Written request - Copy the items below word for word. Start with the line that contains "family: Lamiaceae" and continue through the line that contains "order: Asterales", including both of those lines and nothing else.

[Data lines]
— BEGIN —

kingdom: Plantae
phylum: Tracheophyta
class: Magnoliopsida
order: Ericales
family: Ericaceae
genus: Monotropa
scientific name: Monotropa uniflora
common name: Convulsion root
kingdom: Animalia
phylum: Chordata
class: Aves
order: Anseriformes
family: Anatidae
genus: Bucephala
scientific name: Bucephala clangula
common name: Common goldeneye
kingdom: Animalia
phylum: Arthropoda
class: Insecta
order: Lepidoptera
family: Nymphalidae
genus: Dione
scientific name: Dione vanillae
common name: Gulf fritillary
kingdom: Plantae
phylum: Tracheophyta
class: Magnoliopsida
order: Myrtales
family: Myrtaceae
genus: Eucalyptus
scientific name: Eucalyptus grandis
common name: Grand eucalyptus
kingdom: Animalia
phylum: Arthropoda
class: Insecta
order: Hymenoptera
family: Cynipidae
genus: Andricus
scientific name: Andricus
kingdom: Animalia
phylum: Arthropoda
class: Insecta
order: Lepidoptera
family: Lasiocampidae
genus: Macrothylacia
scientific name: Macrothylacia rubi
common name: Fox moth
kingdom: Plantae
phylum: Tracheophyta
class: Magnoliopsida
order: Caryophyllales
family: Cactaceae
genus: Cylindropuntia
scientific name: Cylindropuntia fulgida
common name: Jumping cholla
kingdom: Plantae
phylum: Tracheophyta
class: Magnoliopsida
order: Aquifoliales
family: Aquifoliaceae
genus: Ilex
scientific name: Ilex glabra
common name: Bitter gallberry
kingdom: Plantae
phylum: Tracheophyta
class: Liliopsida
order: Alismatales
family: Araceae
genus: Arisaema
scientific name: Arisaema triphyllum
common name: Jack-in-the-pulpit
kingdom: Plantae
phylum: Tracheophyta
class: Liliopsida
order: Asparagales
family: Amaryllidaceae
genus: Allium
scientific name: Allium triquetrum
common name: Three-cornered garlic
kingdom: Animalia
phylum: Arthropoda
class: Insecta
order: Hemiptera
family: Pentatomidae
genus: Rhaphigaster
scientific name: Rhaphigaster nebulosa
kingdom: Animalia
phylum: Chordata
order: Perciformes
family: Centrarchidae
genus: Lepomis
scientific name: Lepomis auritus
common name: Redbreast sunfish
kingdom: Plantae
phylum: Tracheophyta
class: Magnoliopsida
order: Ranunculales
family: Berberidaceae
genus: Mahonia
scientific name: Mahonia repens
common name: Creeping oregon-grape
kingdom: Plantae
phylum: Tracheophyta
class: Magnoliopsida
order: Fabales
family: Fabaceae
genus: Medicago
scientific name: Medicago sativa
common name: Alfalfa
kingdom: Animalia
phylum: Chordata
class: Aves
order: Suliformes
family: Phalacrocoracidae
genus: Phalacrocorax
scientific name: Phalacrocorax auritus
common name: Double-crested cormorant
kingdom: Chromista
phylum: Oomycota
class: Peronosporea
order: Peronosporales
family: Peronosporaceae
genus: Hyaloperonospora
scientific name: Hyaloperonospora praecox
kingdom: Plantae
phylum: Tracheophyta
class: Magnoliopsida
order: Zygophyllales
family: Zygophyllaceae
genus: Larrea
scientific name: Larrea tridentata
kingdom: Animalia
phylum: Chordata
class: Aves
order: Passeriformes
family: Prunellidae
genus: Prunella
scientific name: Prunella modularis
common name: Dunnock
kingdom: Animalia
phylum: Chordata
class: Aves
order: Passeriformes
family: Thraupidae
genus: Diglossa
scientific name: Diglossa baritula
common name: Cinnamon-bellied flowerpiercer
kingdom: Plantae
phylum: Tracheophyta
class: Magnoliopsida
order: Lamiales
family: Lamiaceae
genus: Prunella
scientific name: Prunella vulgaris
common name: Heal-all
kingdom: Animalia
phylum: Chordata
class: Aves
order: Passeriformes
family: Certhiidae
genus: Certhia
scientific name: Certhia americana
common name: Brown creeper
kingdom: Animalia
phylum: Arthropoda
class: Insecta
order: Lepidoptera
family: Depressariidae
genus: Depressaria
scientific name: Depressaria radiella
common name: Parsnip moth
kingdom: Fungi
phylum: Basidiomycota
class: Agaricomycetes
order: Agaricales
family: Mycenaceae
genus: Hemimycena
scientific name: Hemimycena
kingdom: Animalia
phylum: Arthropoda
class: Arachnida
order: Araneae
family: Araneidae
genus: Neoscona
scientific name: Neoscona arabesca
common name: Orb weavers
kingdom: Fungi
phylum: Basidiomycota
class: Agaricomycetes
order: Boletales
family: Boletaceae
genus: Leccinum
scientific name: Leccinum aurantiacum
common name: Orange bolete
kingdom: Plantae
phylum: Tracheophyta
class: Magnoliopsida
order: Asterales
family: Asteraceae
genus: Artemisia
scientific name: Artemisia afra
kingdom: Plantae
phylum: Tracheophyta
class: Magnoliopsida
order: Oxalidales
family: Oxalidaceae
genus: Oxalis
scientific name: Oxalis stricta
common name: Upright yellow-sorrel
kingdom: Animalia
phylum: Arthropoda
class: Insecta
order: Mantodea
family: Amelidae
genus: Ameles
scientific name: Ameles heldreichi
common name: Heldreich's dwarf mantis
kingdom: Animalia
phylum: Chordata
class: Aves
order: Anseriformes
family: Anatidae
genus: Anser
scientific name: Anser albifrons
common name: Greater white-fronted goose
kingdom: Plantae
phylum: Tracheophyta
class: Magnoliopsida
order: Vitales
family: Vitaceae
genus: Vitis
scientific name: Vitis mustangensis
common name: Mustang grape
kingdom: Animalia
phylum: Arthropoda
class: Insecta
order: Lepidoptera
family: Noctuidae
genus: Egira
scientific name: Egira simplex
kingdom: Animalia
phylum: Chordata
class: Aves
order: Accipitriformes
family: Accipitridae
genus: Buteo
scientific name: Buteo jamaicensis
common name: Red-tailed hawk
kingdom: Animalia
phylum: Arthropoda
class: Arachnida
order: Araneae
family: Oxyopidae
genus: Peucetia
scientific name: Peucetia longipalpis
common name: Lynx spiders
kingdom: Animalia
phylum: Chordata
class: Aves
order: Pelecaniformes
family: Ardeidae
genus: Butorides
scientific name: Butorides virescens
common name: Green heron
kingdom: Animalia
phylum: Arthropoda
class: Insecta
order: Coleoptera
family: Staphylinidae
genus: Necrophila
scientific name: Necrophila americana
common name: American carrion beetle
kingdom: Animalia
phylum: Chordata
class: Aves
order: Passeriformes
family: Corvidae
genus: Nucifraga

— END —

Full output -
family: Lamiaceae
genus: Prunella
scientific name: Prunella vulgaris
common name: Heal-all
kingdom: Animalia
phylum: Chordata
class: Aves
order: Passeriformes
family: Certhiidae
genus: Certhia
scientific name: Certhia americana
common name: Brown creeper
kingdom: Animalia
phylum: Arthropoda
class: Insecta
order: Lepidoptera
family: Depressariidae
genus: Depressaria
scientific name: Depressaria radiella
common name: Parsnip moth
kingdom: Fungi
phylum: Basidiomycota
class: Agaricomycetes
order: Agaricales
family: Mycenaceae
genus: Hemimycena
scientific name: Hemimycena
kingdom: Animalia
phylum: Arthropoda
class: Arachnida
order: Araneae
family: Araneidae
genus: Neoscona
scientific name: Neoscona arabesca
common name: Orb weavers
kingdom: Fungi
phylum: Basidiomycota
class: Agaricomycetes
order: Boletales
family: Boletaceae
genus: Leccinum
scientific name: Leccinum aurantiacum
common name: Orange bolete
kingdom: Plantae
phylum: Tracheophyta
class: Magnoliopsida
order: Asterales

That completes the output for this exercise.